What specific information is required for the filing?
For the reporting company itself,
- The full legal name;
- All trade names or assumed (DBA) names;
- The current principal place of business address in the United States, or if the principal place of business address is not in the United States, the primary location in the United States where the company conducts its business;
- State, tribal, or foreign jurisdiction of formation;
- For a foreign reporting company, the state or tribal jurisdiction of first registration; and
- the Employer Identification Number (EIN) or Taxpayer Identification Number (TIN) issued by the
- IRS and, if a foreign reporting company does not have a TIN, then a tax identification number issue by a foreign jurisdiction and the name of the foreign jurisdiction.
For each beneficial owner or company applicant,
- The beneficial owner or company applicant’s full legal name;
- The beneficial owner or company applicant’s date of birth;
- The beneficial owner or company applicant’s current residential address; provided, however, that if the company applicant forms or registers a reporting company in the course of their business, then the company applicant’s business address;
- Unique identifying number from an acceptable non-expired document such as:
- A U.S. passport
- A State issued driver’s license
- An identification document issued by a state, local government or tribe
- If a beneficial owner has none of the above, a foreign passport; and
- An image of the document from which the unique identifying number came from.
Notwithstanding the above, a beneficial owner or company applicant may provide their respective information directly to FinCEN and obtain a “FinCEN Identifier,” which will be a unique identify number. Reporting companies can these use these FinCEN Identifiers in lieu of providing the above-required information for beneficial owners and company applicants. This is beneficial for a few reasons: (1) filing BOI reports will be faster and more streamlined; (2) it is easier for beneficial owners and company applicants of multiple reporting companies; and (3) it prevents reporting companies access to a company applicant’s personal information.

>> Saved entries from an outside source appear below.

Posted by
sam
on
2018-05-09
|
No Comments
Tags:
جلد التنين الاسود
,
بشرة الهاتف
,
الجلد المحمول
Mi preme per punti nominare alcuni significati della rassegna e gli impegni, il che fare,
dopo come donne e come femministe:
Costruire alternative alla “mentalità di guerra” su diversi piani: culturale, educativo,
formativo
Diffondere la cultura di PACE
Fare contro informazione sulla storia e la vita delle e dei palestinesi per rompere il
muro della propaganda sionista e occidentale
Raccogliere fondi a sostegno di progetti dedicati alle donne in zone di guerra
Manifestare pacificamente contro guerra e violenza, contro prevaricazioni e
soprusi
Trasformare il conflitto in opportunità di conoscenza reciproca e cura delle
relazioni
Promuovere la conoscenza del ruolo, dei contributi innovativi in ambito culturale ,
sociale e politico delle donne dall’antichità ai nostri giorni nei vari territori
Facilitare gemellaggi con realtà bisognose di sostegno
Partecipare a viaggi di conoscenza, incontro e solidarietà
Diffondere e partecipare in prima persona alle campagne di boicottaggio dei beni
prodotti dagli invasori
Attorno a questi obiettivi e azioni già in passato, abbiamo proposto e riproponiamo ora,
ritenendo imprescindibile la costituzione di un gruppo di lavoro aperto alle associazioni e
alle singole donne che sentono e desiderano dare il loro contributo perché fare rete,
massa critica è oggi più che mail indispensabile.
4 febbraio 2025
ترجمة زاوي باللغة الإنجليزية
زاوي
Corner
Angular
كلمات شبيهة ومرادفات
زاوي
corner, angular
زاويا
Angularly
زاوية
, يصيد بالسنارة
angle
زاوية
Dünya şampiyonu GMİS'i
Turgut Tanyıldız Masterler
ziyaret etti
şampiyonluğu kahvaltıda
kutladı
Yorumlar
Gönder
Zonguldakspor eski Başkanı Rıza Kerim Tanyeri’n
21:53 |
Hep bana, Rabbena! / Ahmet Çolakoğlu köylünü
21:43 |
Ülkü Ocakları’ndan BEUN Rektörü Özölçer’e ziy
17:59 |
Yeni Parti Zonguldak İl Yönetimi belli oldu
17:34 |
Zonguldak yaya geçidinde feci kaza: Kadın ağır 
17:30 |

When must BOI reports be filed?
Domestic and foreign reporting companies created before January 1, 2024 must file a BOI report by January 1, 2025.
Domestic and foreign reporting companies created on or after January 1, 2024 must file a BOI report within thirty (30) days of receiving actual or public notice that the creation or registration of the reporting company is effective.
Penalties for not filing
The willful failure to file a BOI report or to report false, fraudulent or incomplete beneficial ownership information may result in criminal and civil penalties such as:
- Up to $500 for each day violation continues;
- Imprisonment for up to two (2) years; and
- A fine of up to $10,000
If a reporting company discovers that it reported inaccurate or incomplete information, there is a ninety (90) day safe harbor from the date of the original deadline to provide corrected information.
Conclusion
This is a broad overview of the CTA and Reporting Rule requirements. More detailed descriptions, exemptions, and requirements are set forth in the CTA and the Reporting Rule.